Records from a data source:
···

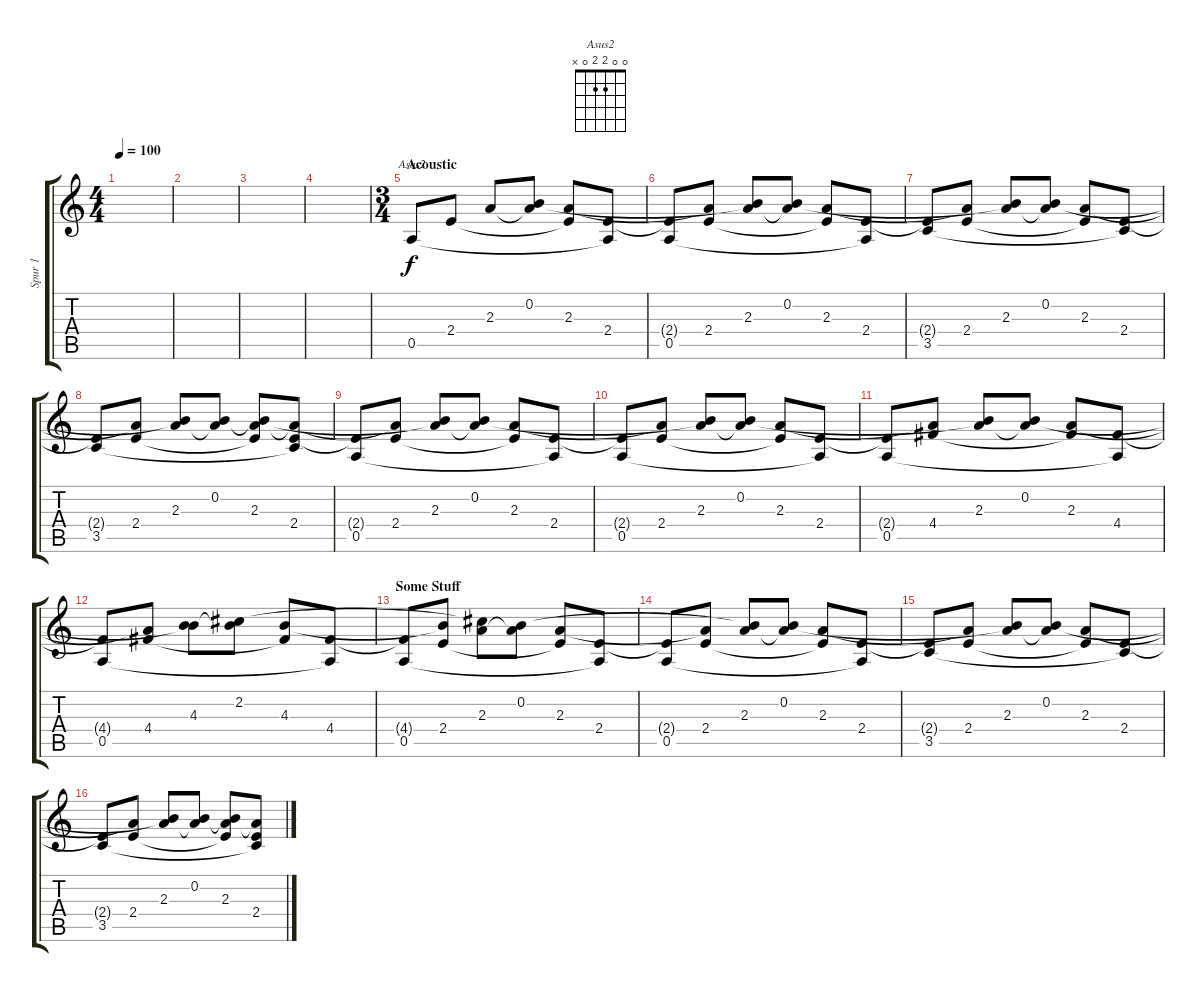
\track ("Spur 1" "Spur 1") {instrument acousticguitarnylon}
\staff {score tabs}
\tuning (E4 B3 G3 D3 A2 E2) {hide}
\chord ("Asus2" 0 0 2 2 0 x)
\ts (4 4)
\tempo 100
\clef g2
\ks c
|
|
|
|
\ts (3 4)
\section ("" "Acoustic")
0.5.8{ch "Asus2"} 2.4.8 2.3.8 (0.2 2.3{t}).8 (2.3 2.4{t}).8 (2.4 0.5{t}).8 |
(2.4{t} 0.5).8 (2.3{t} 2.4).8 (0.2{t} 2.3).8 (0.2 2.3{t}).8 (2.3 2.4{t}).8 (2.4 0.5{t}).8 |
(2.4{t} 3.5).8 (2.3{t} 2.4).8 (0.2{t} 2.3).8 (0.2 2.3{t}).8 (2.3 2.4{t}).8 (2.4 3.5{t}).8 |
(2.4{t} 3.5).8 (2.3{t} 2.4).8 (0.2{t} 2.3).8 (0.2 2.3{t}).8 (0.2{t} 2.3 2.4{t}).8 (2.3{t} 2.4 3.5{t}).8 |
(2.4{t} 0.5).8 (2.3{t} 2.4).8 (0.2{t} 2.3).8 (0.2 2.3{t}).8 (2.3 2.4{t}).8 (2.4 0.5{t}).8 |
(2.4{t} 0.5).8 (2.3{t} 2.4).8 (0.2{t} 2.3).8 (0.2 2.3{t}).8 (2.3 2.4{t}).8 (2.4 0.5{t}).8 |
(2.4{t} 0.5).8 (2.3{t} 4.4).8 (0.2{t} 2.3).8 (0.2 2.3{t}).8 (2.3 4.4{t}).8 (4.4 0.5{t}).8 |
(4.4{t} 0.5).8 (2.3{t} 4.4).8 (0.2{t} 4.3).8 (2.2 4.3{t}).8 (4.3 4.4{t}).8 (4.4 0.5{t}).8 |
\section ("" "Some Stuff")
(4.4{t} 0.5).8 (4.3{t} 2.4).8 (2.2{t} 2.3).8 (0.2 2.3{t}).8 (2.3 2.4{t}).8 (2.4 0.5{t}).8 |
(2.4{t} 0.5).8 (2.3{t} 2.4).8 (0.2{t} 2.3).8 (0.2 2.3{t}).8 (2.3 2.4{t}).8 (2.4 0.5{t}).8 |
(2.4{t} 3.5).8 (2.3{t} 2.4).8 (0.2{t} 2.3).8 (0.2 2.3{t}).8 (2.3 2.4{t}).8 (2.4 3.5{t}).8 |
(2.4{t} 3.5).8 (2.3{t} 2.4).8 (0.2{t} 2.3).8 (0.2 2.3{t}).8 (0.2{t} 2.3 2.4{t}).8 (2.3{t} 2.4 3.5{t}).8
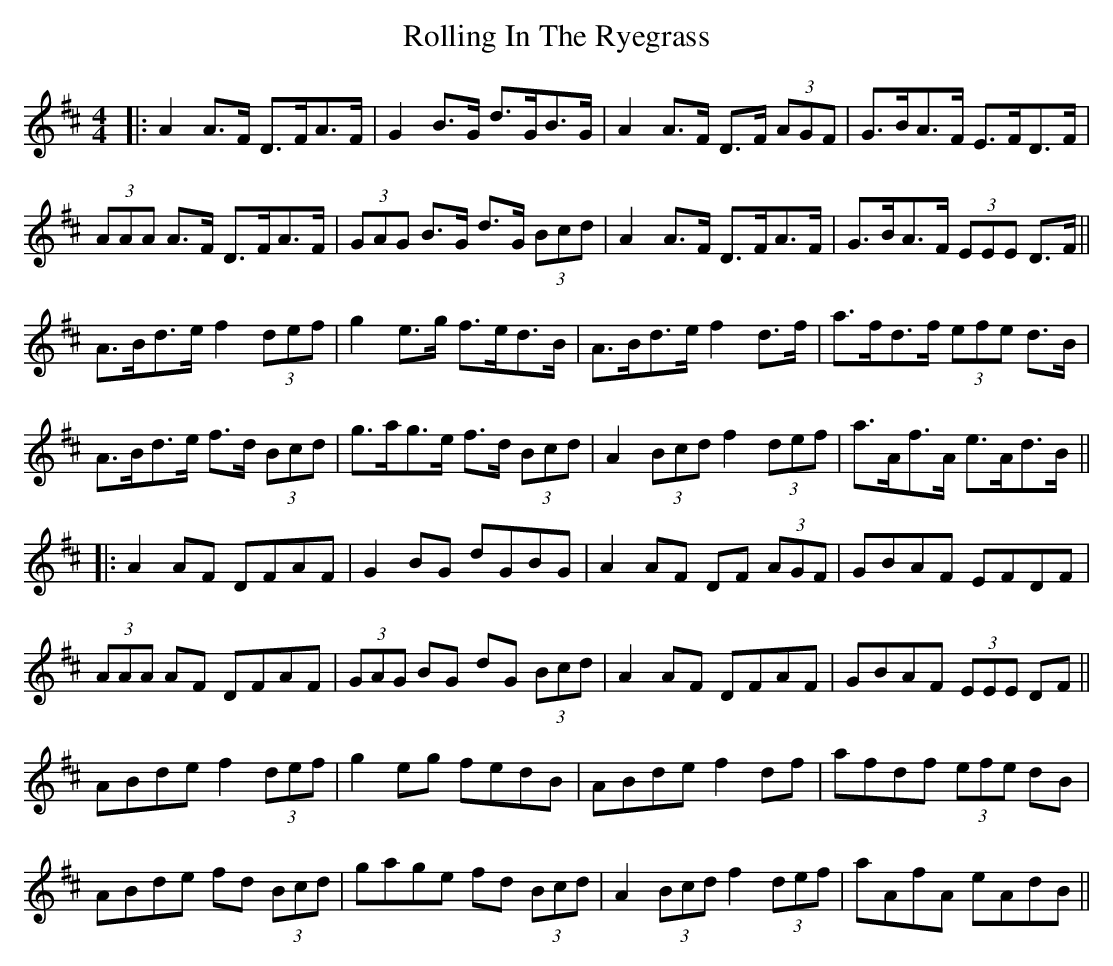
X:1
T: Rolling In The Ryegrass
M: 4/4
L: 1/8
K: Dmaj
|: A2 A>F D>FA>F | G2 B>G d>GB>G | A2 A>F D>F (3AGF | G>BA>F E>FD>F |
(3AAA A>F D>FA>F | (3GAG B>G d>G (3Bcd | A2 A>F D>FA>F | G>BA>F (3EEE D>F ||
A>Bd>e f2 (3def | g2 e>g f>ed>B | A>Bd>e f2 d>f | a>fd>f (3efe d>B |
A>Bd>e f>d (3Bcd | g>ag>e f>d (3Bcd | A2 (3Bcd f2 (3def | a>Af>A e>Ad>B ||
K: Dmaj & while I'm at it, here it is without the '>' ~ for 'Button'
|: A2 AF DFAF | G2 BG dGBG | A2 AF DF (3AGF | GBAF EFDF |
(3AAA AF DFAF | (3GAG BG dG (3Bcd | A2 AF DFAF | GBAF (3EEE DF ||
ABde f2 (3def | g2 eg fedB | ABde f2 df | afdf (3efe dB |
ABde fd (3Bcd | gage fd (3Bcd | A2 (3Bcd f2 (3def | aAfA eAdB ||
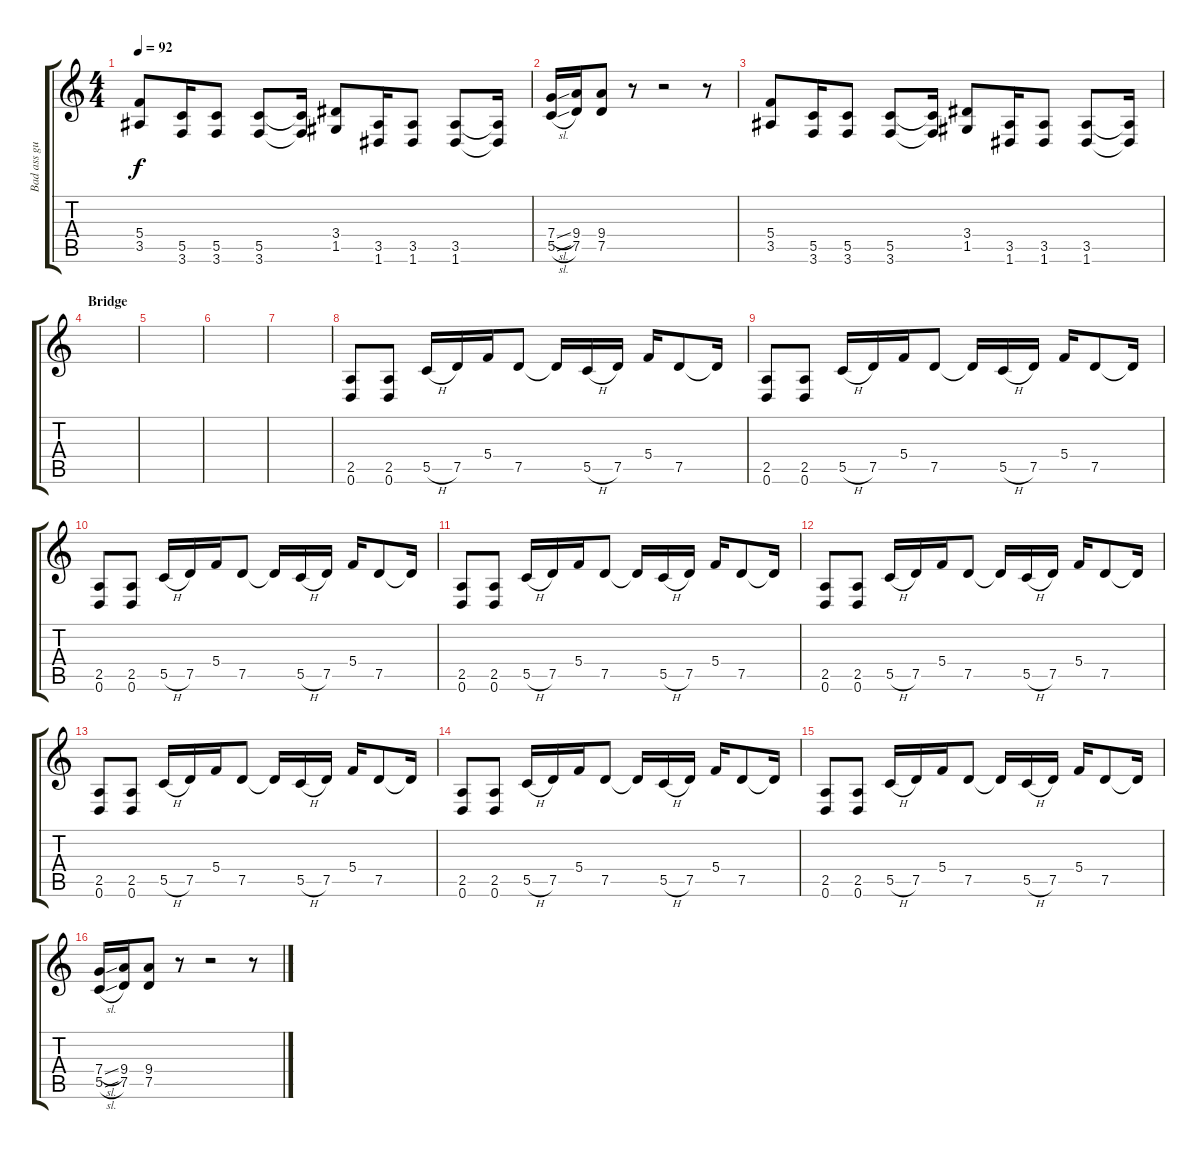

···

SHORT EXERCISE: Copy every line of the data above character for character, leaving out the pictures.

FINISHED EXERCISE:
\track ("Spur 1" "Spur 1") {instrument acousticguitarnylon}
\staff {score tabs}
\tuning (E4 B3 G3 D3 A2 E2) {hide}
\chord ("Asus2" 0 0 2 2 0 x)
\ts (4 4)
\tempo 100
\clef g2
\ks c
|
|
|
|
\ts (3 4)
\section ("" "Acoustic")
0.5.8{ch "Asus2"} 2.4.8 2.3.8 (0.2 2.3{t}).8 (2.3 2.4{t}).8 (2.4 0.5{t}).8 |
(2.4{t} 0.5).8 (2.3{t} 2.4).8 (0.2{t} 2.3).8 (0.2 2.3{t}).8 (2.3 2.4{t}).8 (2.4 0.5{t}).8 |
(2.4{t} 3.5).8 (2.3{t} 2.4).8 (0.2{t} 2.3).8 (0.2 2.3{t}).8 (2.3 2.4{t}).8 (2.4 3.5{t}).8 |
(2.4{t} 3.5).8 (2.3{t} 2.4).8 (0.2{t} 2.3).8 (0.2 2.3{t}).8 (0.2{t} 2.3 2.4{t}).8 (2.3{t} 2.4 3.5{t}).8 |
(2.4{t} 0.5).8 (2.3{t} 2.4).8 (0.2{t} 2.3).8 (0.2 2.3{t}).8 (2.3 2.4{t}).8 (2.4 0.5{t}).8 |
(2.4{t} 0.5).8 (2.3{t} 2.4).8 (0.2{t} 2.3).8 (0.2 2.3{t}).8 (2.3 2.4{t}).8 (2.4 0.5{t}).8 |
(2.4{t} 0.5).8 (2.3{t} 4.4).8 (0.2{t} 2.3).8 (0.2 2.3{t}).8 (2.3 4.4{t}).8 (4.4 0.5{t}).8 |
(4.4{t} 0.5).8 (2.3{t} 4.4).8 (0.2{t} 4.3).8 (2.2 4.3{t}).8 (4.3 4.4{t}).8 (4.4 0.5{t}).8 |
\section ("" "Some Stuff")
(4.4{t} 0.5).8 (4.3{t} 2.4).8 (2.2{t} 2.3).8 (0.2 2.3{t}).8 (2.3 2.4{t}).8 (2.4 0.5{t}).8 |
(2.4{t} 0.5).8 (2.3{t} 2.4).8 (0.2{t} 2.3).8 (0.2 2.3{t}).8 (2.3 2.4{t}).8 (2.4 0.5{t}).8 |
(2.4{t} 3.5).8 (2.3{t} 2.4).8 (0.2{t} 2.3).8 (0.2 2.3{t}).8 (2.3 2.4{t}).8 (2.4 3.5{t}).8 |
(2.4{t} 3.5).8 (2.3{t} 2.4).8 (0.2{t} 2.3).8 (0.2 2.3{t}).8 (0.2{t} 2.3 2.4{t}).8 (2.3{t} 2.4 3.5{t}).8
X:1
T: Rolling In The Ryegrass
M: 4/4
L: 1/8
K: Dmaj
|: A2 A>F D>FA>F | G2 B>G d>GB>G | A2 A>F D>F (3AGF | G>BA>F E>FD>F |
(3AAA A>F D>FA>F | (3GAG B>G d>G (3Bcd | A2 A>F D>FA>F | G>BA>F (3EEE D>F ||
A>Bd>e f2 (3def | g2 e>g f>ed>B | A>Bd>e f2 d>f | a>fd>f (3efe d>B |
A>Bd>e f>d (3Bcd | g>ag>e f>d (3Bcd | A2 (3Bcd f2 (3def | a>Af>A e>Ad>B ||
K: Dmaj & while I'm at it, here it is without the '>' ~ for 'Button'
|: A2 AF DFAF | G2 BG dGBG | A2 AF DF (3AGF | GBAF EFDF |
(3AAA AF DFAF | (3GAG BG dG (3Bcd | A2 AF DFAF | GBAF (3EEE DF ||
ABde f2 (3def | g2 eg fedB | ABde f2 df | afdf (3efe dB |
ABde fd (3Bcd | gage fd (3Bcd | A2 (3Bcd f2 (3def | aAfA eAdB ||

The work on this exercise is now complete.